■ ACTIVITY:
An exact repetition of the data below, without images, is the expected answer.

■ INPUT DATA:
================

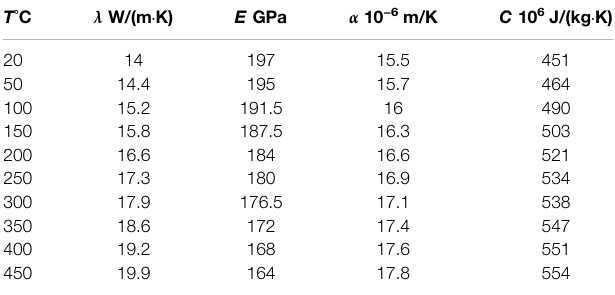
TABLE 5 | Material properties of cladding.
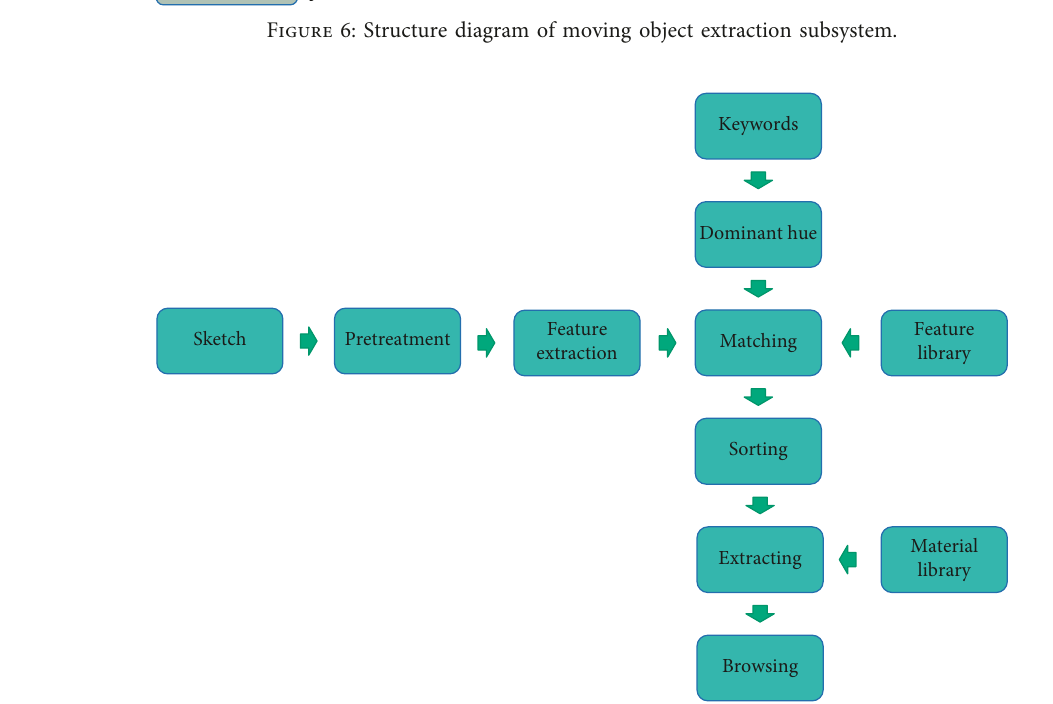
Figure 7: Video material retrieval subsystem structure diagram.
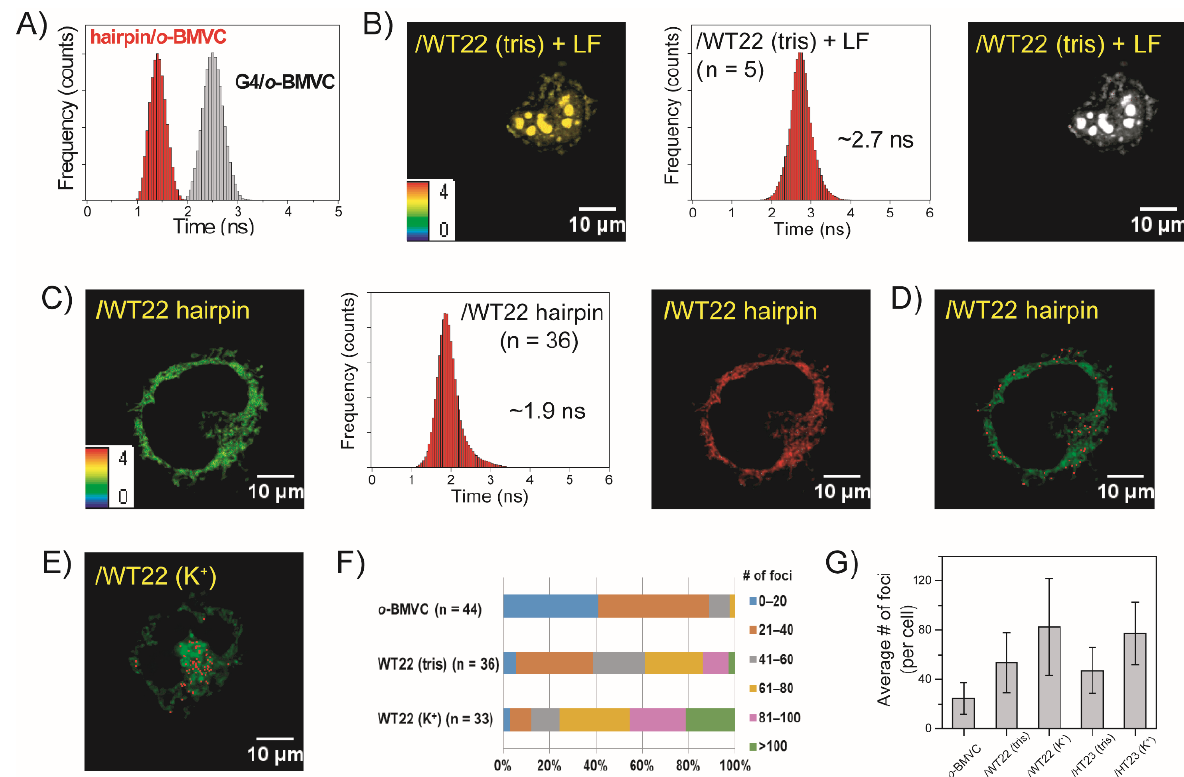
Figure 3. Imaging study of conformational change in exogenous WT22 from a hairpin structure to a G4 structure in live CL1-0 cells. ( A ) The histograms of the fluorescence decay time of o -BMVC upon interaction with WT22 in tris-buffer and in 150 mM K + solution. ( B ) Lipofectamine was used to deliver a mixture of 1 µ M o -BMVC and 3 µ M hairpin WT22 into the nucleus of live CL1-0 cells overnight; the FLIM image ( left ) and histogram of the decay times of o -BMVC fluorescence ( middle ) together with its time-gated image are presented in the pseudocolors of white (decay time ≥ 2.4 ns), which resulted from the interaction with the G4 structures, and red (decay time < 2.4 ns), which represents intereactions with others ( right ). ( C ) FLIM image of a mixture of 5 µ M o -BMVC and 15 µ M hairpin WT22 incubated with live CL1-0 cells (left) and a histogram of the decay times of the o -BMVC fluorescence ( middle ) together with its time-gated image for 2 h ( right ). ( D ) Using the Otsu threshold method to analyze the time-gated FLIM image, the analyzed binary images were separated into two colors: red (decay time ≥ 2.4 ns) and green (decay time < 2.4 ns). ( E ) The analyzed binary images of WT22 G4s incubated with live CL1-0 cells for 2 h. ( F ) Quantitative analysis of the number of o -BMVC foci and ( G ) the average number of o -BMVC foci per cell and its mixtures with hairpin WT22 and WT22 G4 together with ssHT23 and HT23 G4 in live CL1-0 cells.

================

■ REPLY:
TABLE 5 | Material properties of cladding.
Figure 7: Video material retrieval subsystem structure diagram.
Figure 3. Imaging study of conformational change in exogenous WT22 from a hairpin structure to a G4 structure in live CL1-0 cells. ( A ) The histograms of the fluorescence decay time of o -BMVC upon interaction with WT22 in tris-buffer and in 150 mM K + solution. ( B ) Lipofectamine was used to deliver a mixture of 1 µ M o -BMVC and 3 µ M hairpin WT22 into the nucleus of live CL1-0 cells overnight; the FLIM image ( left ) and histogram of the decay times of o -BMVC fluorescence ( middle ) together with its time-gated image are presented in the pseudocolors of white (decay time ≥ 2.4 ns), which resulted from the interaction with the G4 structures, and red (decay time < 2.4 ns), which represents intereactions with others ( right ). ( C ) FLIM image of a mixture of 5 µ M o -BMVC and 15 µ M hairpin WT22 incubated with live CL1-0 cells (left) and a histogram of the decay times of the o -BMVC fluorescence ( middle ) together with its time-gated image for 2 h ( right ). ( D ) Using the Otsu threshold method to analyze the time-gated FLIM image, the analyzed binary images were separated into two colors: red (decay time ≥ 2.4 ns) and green (decay time < 2.4 ns). ( E ) The analyzed binary images of WT22 G4s incubated with live CL1-0 cells for 2 h. ( F ) Quantitative analysis of the number of o -BMVC foci and ( G ) the average number of o -BMVC foci per cell and its mixtures with hairpin WT22 and WT22 G4 together with ssHT23 and HT23 G4 in live CL1-0 cells.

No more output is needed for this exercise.